Silvabrand | Team of Rivals
Silva Brand

Team of Rivals

Jul 12, 2022 | by Team Silva
3 min

Branding doesn’t have to be a solitary pursuit. When companies (even competitors) work together to create new opportunities for innovation and public recognition, it’s called “co-branding,” and it can benefit numerous stakeholders. Take Betty Crocker and Hershey’s collaboration, for instance. “Betty Crocker partnered with Hershey’s to include chocolate syrup in its signature brownie recipe,” according to HubSpot. “There’s something brilliant about that co-branded product: It’s a fun way to marry two classic brands into one delicious experience for fans of baking and chocolate alike.”
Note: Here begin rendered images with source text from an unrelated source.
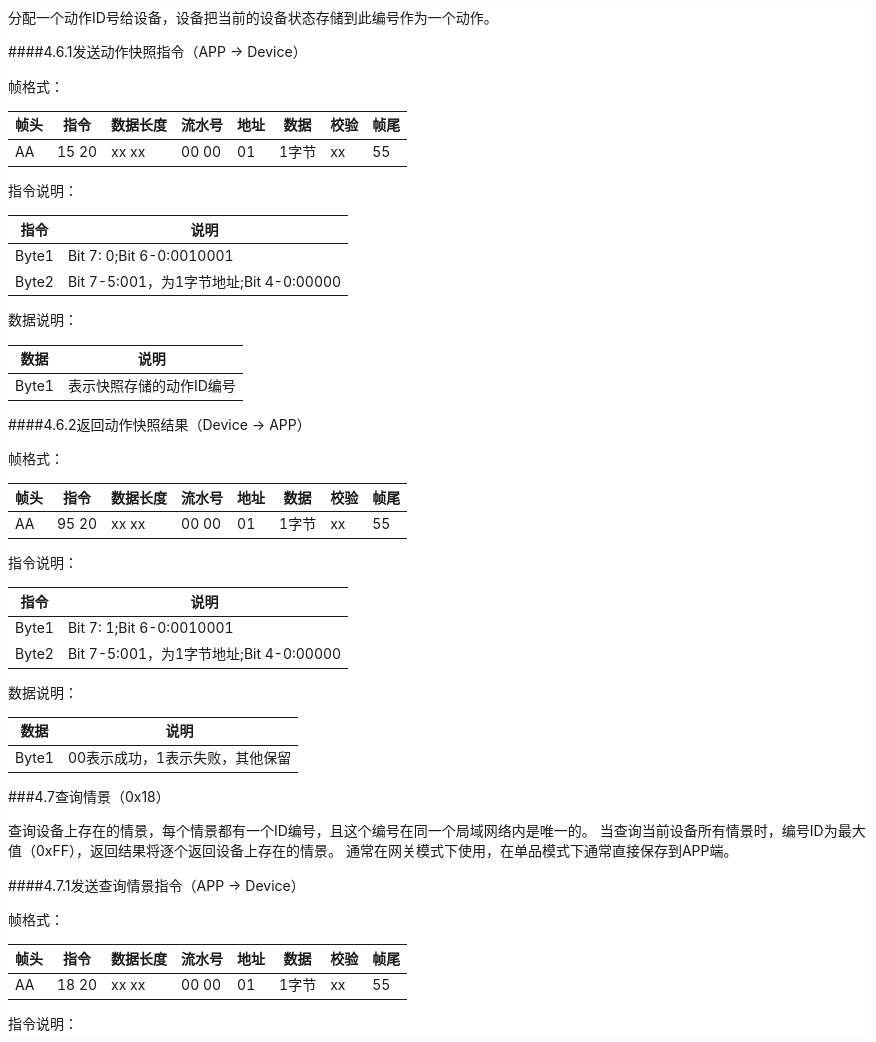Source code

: 分配一个动作ID号给设备，设备把当前的设备状态存储到此编号作为一个动作。

####<a name="4.6.1">4.6.1发送动作快照指令（APP -> Device）</a>

帧格式：

帧头 | 指令| 数据长度 | 流水号 | 地址 | 数据 | 校验 | 帧尾
---- | ---- | ----| ---- | ----| ----| ----| ----
AA	|15 20|	xx xx|	00 00|	01|	1字节|	xx|	55

指令说明：

指令 | 说明
---- | ----
Byte1|	Bit 7: 0;Bit 6-0:0010001
Byte2|	Bit 7-5:001，为1字节地址;Bit 4-0:00000

数据说明：

数据|说明
---- | ----
Byte1|	表示快照存储的动作ID编号

####<a name="4.6.2">4.6.2返回动作快照结果（Device -> APP）</a>

帧格式：

帧头 | 指令| 数据长度 | 流水号 | 地址 | 数据 | 校验 | 帧尾
---- | ---- | ----| ---- | ----| ----| ----| ----
AA	|95 20|	xx xx|	00 00|	01|	1字节|	xx|	55

指令说明：

指令 | 说明
---- | ----
Byte1|	Bit 7: 1;Bit 6-0:0010001
Byte2|	Bit 7-5:001，为1字节地址;Bit 4-0:00000

数据说明：

数据|说明
---- | ----
Byte1|	00表示成功，1表示失败，其他保留


###<a name="4.7">4.7查询情景（0x18）</a>

查询设备上存在的情景，每个情景都有一个ID编号，且这个编号在同一个局域网络内是唯一的。
当查询当前设备所有情景时，编号ID为最大值（0xFF），返回结果将逐个返回设备上存在的情景。
通常在网关模式下使用，在单品模式下通常直接保存到APP端。

####<a name="4.7.1">4.7.1发送查询情景指令（APP -> Device）</a>

帧格式：

帧头 | 指令| 数据长度 | 流水号 | 地址 | 数据 | 校验 | 帧尾
---- | ---- | ----| ---- | ----| ----| ----| ----
AA	|18 20|	xx xx|	00 00|	01|	1字节|	xx|	55

指令说明：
And so, businesses that cooperate with each other attract new followers. “Co-branding essentially helps with the loyal customer base of the one partner accepting and trying out what the other partner offers,” Enterprise League writes. “This gives a chance for the two companies to literally merge their loyal customer base.” These savvy unions aren’t just for businesses that offer complementary products like chocolate and brownie mix. Two direct competitors also stand to gain from joining together, a practice called “coopetition.”

Web.com writes that coopetition “doesn’t imply that businesses shouldn’t compete. Indeed, capitalism inherently requires that they do. But it does suggest that business competitors can work together without ignoring their justified self-interest.” Here are examples of companies that put their respective rivalries aside to reap the benefits of coopetition.

In a game-changing move, Anjali Sud, the CEO of video-sharing platform Vimeo, decided to have her company work with its major social media rivals, making its services more convenient for users and fruitful for stakeholders. The Verge writes that “you probably think of Vimeo as a smaller competitor to YouTube — the company’s been around for 16 years, and that’s what it was for most of that time. But when [Sud] took over as CEO, she stopped all that to reinvent Vimeo as a software company that serves video creators.”

Her decision required pragmatism and vision. Vimeo had “planned to buy up original programming in an attempt to become a content hub, but the staggering costs of such a strategy made Vimeo abandon that plan and instead shift toward becoming what Sud calls ‘the Switzerland for creators’ through its software offerings,” writes MarketWatch. “Vimeo doesn’t mind if users post their videos on YouTube, Facebook Inc. US:FB, or other social-media sites, so long as they edit and store the footage on the company’s own platform.”

By facilitating the transfer of video content to those other sites, Vimeo has carved itself a profitable niche. Sud told The Verge that “we actually build tools to help you put your content on Facebook and YouTube, and in your secure company portal and on your website and on your blog. And that’s actually how we are successful, and then thereby how we make money.” And she recognizes that her decision to collaborate rather than compete with other platforms was a paradigm shift.

According to foundr, Sud explained that what the move “unlocked was actually a totally new strategy for our company” and that “it all came from flipping the script in terms of how you think about whether someone is a competitor or a partner, and prioritizing the problem you want to solve.”

Like Vimeo, automobile companies are defying long-held beliefs about competition and using coopetition to continue attracting consumers during a time when business conditions are rapidly changing. BBC reports that “traditional carmakers are having to fight to remain relevant, particularly as tech companies like ride-hailing firm Uber and Google’s driverless car business Waymo overtake them.” One result of this effort is a partnership between legendary auto brands Toyota and BMW, the aim of which is to provide the public with a coveted model that the two companies perhaps couldn’t produce separately. “Together, BMW and Toyota have brought back the ever popular Supra. It’s been a while since Toyota manufactured a turbocharged engine, so they sent money by the boatloads to Europe so that BMW could handle the powerplant,” Car Covers reports. “Still, Toyota knows precisely what it’s doing when it comes to vehicle design.”

Similarly, Forbes praised Toyota and BMW’s joint project: “The fact that Toyota and BMW joined forces to co-develop the Supra — as well as a new BMW Z4 —means that anyone who has even the faintest interest in sports cars cannot ignore this reintroduction.” Also, the multi-brand nature of the Supra helped lead to its notoriety in the press and auto industry and its wow-factor among car lovers.

“The 2022 GR Supra 3.0 Premium, which shares a platform with the BMW Z4, is an extrovert of a car, attracting young gawkers galore. It looks like it’s going fast when it’s standing still, and that’s kind of the point,” writes Penta. “Every aspect of the Supra’s development with BMW was extensively covered in the automotive press, and in this high-performance version its specs are the stuff of Fast and Furious dreams.”

When Vimeo, BMW and Toyota dared to try coopetition, they showed that sometimes working together is a win-win, something that research also proves. According to Forbes, “The risks of collaborating with rivals might seem daunting, but a study by the Multidisciplinary Digital Publishing Institute finds the benefits are likely to outweigh any disadvantages. The study found that this kind of collaborative competition, when it lasted from three to five years, had more than a 50 percent chance of mutually reducing company costs.” Thus, burying the hatchet gets results.